After reading an interesting tutorial on Kaggle about Sentiments Analysis applied to American Political Speeches, I decided to create my own version.
Instead of using R, I used Python and I applied my model to French Political Speeches.
I used the lexicons available here, which are from the following paper : Chen, Y., & Skiena, S. (2014). Building Sentiment Lexicons for All Major Languages. In ACL (2) (pp. 383-389).
I used the speeches available on this page.
I used a Class Speech
which contains the following:
- name of the speaker (Here, the name of the President)
- year of the speech
- number of positive words in the speech
- number of negative words in the speech
- number of words in the speech
- a ratio, (number of positive words - number of negative words)/(number of words).
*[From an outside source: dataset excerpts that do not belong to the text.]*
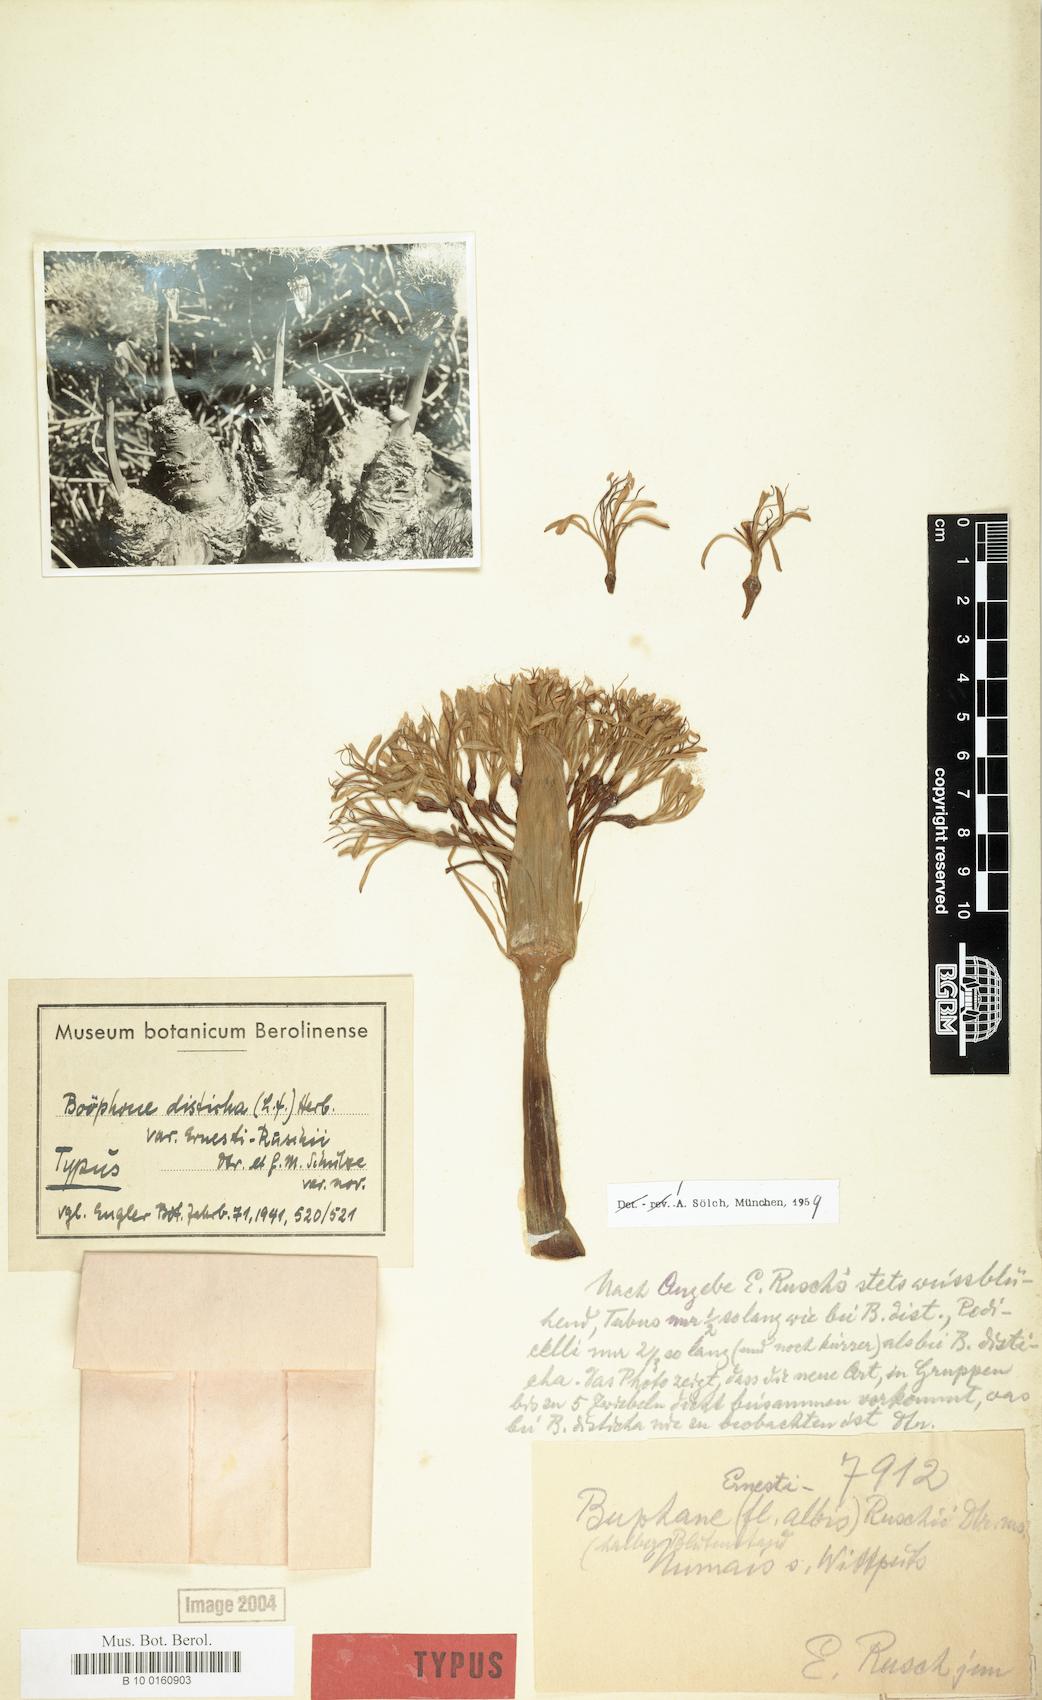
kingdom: Plantae
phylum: Tracheophyta
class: Liliopsida
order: Asparagales
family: Amaryllidaceae
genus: Boophone
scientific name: Boophone haemanthoides
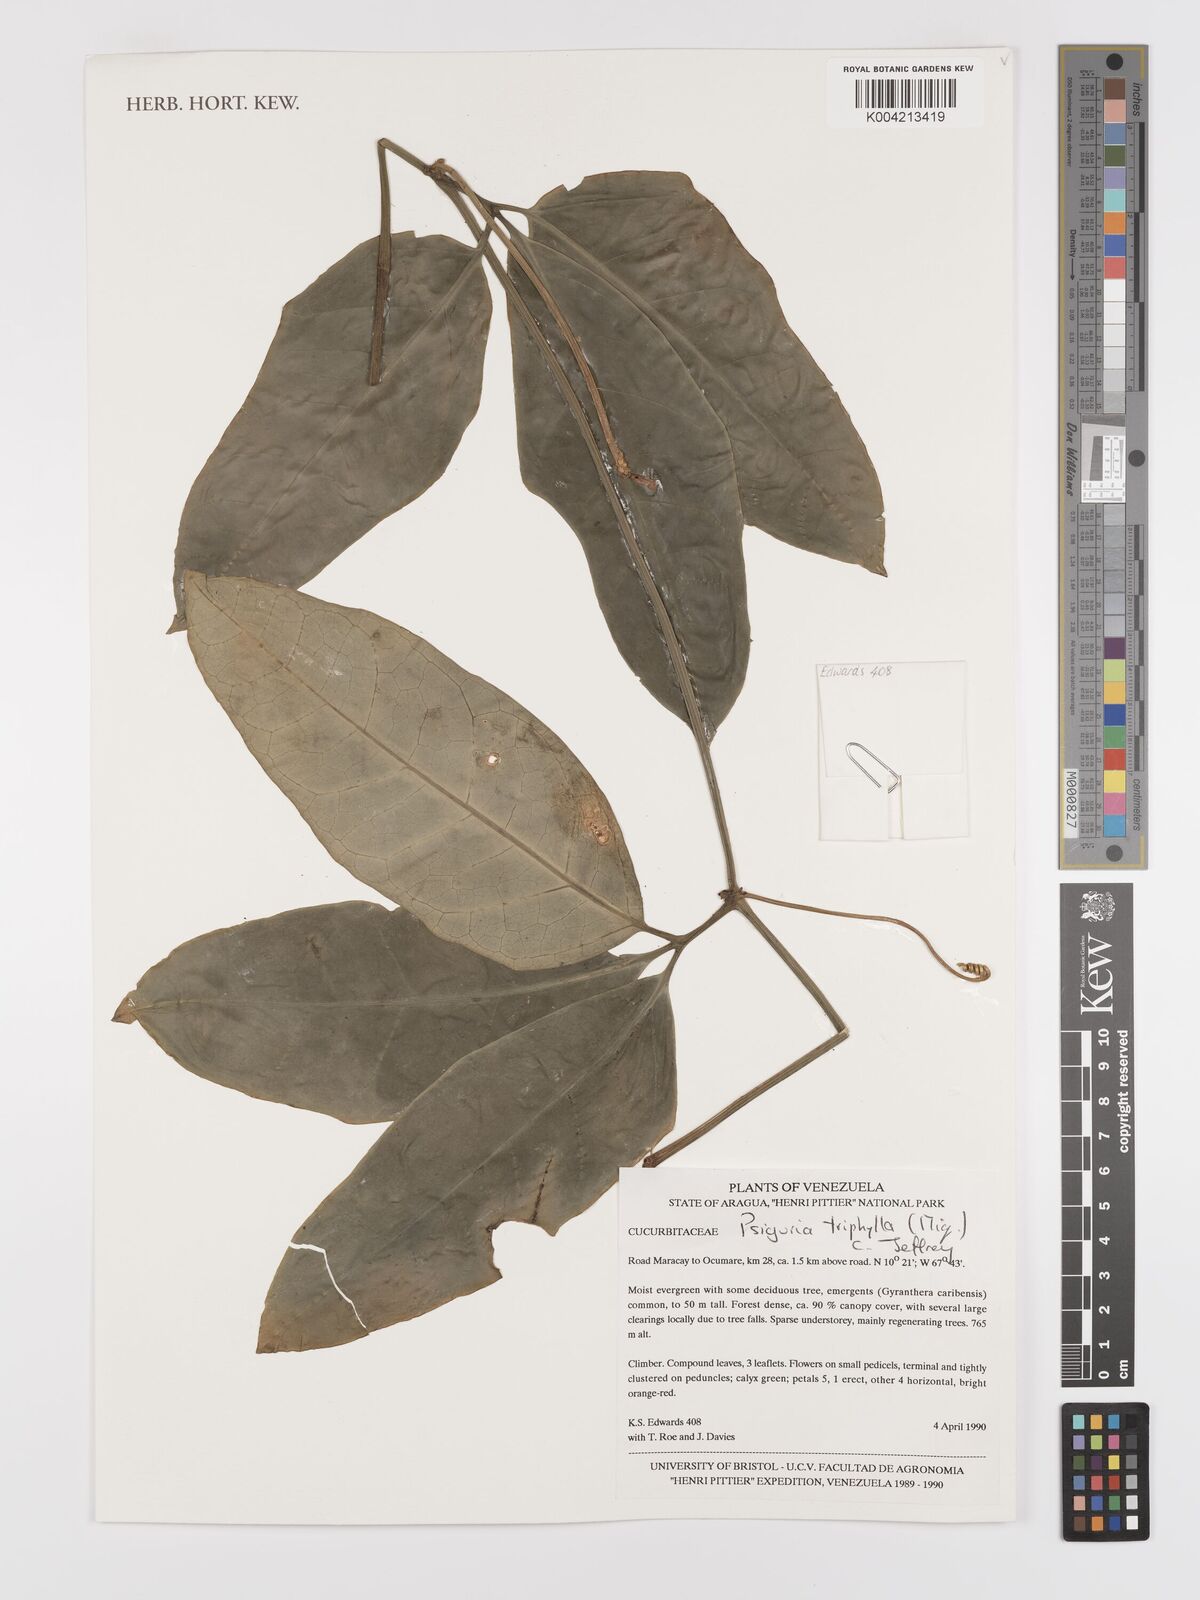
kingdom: Plantae
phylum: Tracheophyta
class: Magnoliopsida
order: Cucurbitales
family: Cucurbitaceae
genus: Psiguria
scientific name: Psiguria triphylla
I created a function getLexicons(positiveList, negativeList)
which put all the positive words from the positive lexicon into a list, and put all the negative words from the negative lexicon into another list.
I then created another function getSpeechAnalysis(speechName, name, year, positiveList, negativeList)
which return a speech class with all the information we need (number of words, number of positive/negative words...).
Then, after initializing the environment with the first function, I applied this last function to a list of speeches (the end-of-the-year speech given by the Frencg President).
I obtained the following results:
-
On this graphe, we can see the positivness ratio evolving among time. We can see where the different Presidents position themselves compared to the moving average.
-
On this graphe, I draw a boxplot for every President. Thus, we can see the median, the first and third quartile, the maximum and the minimum for every President.